Your instructions: Of all the lines below, return only those starting with the line holding "nose: (932, 585)" and going on through the line holding "left elbow: (59, 749)", exactly as written.

Bounding boxes with keypoints:
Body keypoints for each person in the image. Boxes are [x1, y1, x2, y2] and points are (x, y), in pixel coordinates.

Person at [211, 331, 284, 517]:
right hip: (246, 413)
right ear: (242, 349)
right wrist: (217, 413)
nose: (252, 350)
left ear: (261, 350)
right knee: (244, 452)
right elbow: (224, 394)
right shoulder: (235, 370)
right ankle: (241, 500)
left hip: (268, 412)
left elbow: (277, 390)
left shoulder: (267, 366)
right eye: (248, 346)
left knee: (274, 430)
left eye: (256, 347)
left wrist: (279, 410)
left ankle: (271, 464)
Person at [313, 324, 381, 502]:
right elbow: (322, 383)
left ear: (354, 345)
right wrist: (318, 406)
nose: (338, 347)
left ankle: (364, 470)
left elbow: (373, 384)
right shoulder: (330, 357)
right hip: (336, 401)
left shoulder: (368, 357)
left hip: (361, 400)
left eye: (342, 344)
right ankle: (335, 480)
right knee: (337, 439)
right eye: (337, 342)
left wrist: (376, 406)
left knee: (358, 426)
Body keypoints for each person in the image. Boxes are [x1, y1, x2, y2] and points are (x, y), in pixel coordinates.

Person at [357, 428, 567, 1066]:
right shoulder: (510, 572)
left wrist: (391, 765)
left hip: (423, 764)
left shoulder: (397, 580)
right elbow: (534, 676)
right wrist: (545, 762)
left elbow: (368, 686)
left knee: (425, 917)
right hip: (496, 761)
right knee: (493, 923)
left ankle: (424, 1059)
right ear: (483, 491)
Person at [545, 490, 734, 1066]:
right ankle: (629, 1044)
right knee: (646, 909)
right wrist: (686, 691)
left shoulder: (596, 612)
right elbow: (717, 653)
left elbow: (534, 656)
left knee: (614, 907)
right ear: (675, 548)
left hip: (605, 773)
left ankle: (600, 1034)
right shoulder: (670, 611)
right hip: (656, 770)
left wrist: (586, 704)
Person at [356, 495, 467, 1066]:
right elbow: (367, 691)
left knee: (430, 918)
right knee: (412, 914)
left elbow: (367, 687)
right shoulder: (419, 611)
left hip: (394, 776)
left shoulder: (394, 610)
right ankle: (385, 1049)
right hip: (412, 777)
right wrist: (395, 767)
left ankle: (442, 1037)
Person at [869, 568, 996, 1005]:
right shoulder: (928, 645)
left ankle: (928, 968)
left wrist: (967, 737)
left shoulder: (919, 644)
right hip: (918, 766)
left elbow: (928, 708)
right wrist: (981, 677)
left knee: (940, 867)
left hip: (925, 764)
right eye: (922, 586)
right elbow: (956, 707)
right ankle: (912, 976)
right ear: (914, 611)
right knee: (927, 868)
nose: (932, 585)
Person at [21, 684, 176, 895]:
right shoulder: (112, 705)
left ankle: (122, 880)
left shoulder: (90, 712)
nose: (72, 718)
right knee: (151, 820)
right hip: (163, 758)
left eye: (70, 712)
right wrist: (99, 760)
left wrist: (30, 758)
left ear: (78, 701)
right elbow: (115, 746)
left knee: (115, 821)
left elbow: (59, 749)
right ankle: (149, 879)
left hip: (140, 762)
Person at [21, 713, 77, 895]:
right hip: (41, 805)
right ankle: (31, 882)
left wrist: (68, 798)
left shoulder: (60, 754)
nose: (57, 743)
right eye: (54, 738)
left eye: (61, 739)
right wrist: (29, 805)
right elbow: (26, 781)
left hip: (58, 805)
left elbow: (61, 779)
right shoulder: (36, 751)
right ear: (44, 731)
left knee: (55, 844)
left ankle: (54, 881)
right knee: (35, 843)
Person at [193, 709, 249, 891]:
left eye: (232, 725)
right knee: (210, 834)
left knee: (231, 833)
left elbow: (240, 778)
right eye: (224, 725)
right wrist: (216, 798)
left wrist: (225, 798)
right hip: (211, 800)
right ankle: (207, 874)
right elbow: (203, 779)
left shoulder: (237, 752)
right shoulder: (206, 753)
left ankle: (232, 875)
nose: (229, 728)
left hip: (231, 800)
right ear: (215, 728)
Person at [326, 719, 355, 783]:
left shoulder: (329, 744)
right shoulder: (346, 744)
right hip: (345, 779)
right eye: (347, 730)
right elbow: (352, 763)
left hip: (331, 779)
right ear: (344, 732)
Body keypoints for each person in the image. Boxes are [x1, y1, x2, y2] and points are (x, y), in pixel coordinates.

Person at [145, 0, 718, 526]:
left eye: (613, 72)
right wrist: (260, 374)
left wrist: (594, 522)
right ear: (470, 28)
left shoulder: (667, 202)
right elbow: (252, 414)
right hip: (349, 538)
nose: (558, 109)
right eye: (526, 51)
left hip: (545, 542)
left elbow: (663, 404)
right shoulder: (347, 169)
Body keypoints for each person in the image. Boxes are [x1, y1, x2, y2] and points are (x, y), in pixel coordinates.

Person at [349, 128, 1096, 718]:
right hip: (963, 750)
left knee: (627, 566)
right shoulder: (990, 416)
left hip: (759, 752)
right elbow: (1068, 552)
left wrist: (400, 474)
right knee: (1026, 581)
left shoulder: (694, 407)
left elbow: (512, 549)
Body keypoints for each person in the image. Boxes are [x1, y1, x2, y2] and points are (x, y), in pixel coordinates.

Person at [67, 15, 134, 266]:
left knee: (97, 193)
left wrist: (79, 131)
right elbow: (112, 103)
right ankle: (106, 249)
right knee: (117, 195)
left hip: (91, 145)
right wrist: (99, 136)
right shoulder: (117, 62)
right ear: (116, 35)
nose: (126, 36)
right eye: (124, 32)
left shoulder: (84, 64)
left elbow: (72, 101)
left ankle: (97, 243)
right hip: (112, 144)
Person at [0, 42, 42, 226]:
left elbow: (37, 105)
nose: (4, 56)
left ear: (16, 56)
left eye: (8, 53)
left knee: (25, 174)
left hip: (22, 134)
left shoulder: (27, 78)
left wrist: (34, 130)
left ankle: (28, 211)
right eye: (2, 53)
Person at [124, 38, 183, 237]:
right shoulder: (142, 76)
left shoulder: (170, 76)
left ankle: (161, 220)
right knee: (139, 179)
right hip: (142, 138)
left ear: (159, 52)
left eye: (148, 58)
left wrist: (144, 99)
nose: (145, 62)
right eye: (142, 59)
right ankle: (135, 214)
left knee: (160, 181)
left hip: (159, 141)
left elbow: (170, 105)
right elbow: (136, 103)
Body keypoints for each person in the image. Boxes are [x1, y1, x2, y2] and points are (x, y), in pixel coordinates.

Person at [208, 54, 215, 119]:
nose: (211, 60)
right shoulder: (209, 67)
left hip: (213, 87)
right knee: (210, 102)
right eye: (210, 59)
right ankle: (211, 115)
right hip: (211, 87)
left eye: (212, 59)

Solution to this problem:
nose: (932, 585)
Person at [21, 684, 176, 895]:
right shoulder: (112, 705)
left ankle: (122, 880)
left shoulder: (90, 712)
nose: (72, 718)
right knee: (151, 820)
right hip: (163, 758)
left eye: (70, 712)
right wrist: (99, 760)
left wrist: (30, 758)
left ear: (78, 701)
right elbow: (115, 746)
left knee: (115, 821)
left elbow: (59, 749)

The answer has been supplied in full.